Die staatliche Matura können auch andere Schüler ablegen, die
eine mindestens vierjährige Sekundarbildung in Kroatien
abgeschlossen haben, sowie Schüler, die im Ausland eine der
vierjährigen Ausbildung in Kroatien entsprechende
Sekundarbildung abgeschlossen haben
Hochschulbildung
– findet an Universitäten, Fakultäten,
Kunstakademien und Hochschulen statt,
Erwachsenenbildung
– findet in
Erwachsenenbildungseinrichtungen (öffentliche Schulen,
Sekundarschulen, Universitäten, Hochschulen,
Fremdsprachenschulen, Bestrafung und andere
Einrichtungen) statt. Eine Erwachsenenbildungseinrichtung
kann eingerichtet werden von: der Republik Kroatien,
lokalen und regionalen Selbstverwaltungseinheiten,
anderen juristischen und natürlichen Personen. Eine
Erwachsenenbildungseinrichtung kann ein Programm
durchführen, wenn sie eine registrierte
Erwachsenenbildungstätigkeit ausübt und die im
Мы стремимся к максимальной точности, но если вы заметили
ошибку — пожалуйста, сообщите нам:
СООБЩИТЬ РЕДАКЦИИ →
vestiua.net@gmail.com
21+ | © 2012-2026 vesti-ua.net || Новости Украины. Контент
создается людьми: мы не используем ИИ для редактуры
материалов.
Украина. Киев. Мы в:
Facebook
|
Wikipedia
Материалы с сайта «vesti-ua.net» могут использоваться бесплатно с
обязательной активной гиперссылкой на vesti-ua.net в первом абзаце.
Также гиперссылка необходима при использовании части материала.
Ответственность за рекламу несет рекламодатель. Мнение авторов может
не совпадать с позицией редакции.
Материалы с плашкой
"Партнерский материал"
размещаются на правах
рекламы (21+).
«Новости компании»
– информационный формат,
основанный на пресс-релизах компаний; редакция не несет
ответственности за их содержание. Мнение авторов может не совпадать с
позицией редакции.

= = = = =

■ What you will do ■
Locate the word "kann" in the entries, and copy every line where it is found.

■ Answer to this task ■
kann eingerichtet werden von: der Republik Kroatien,
Erwachsenenbildungseinrichtung kann ein Programm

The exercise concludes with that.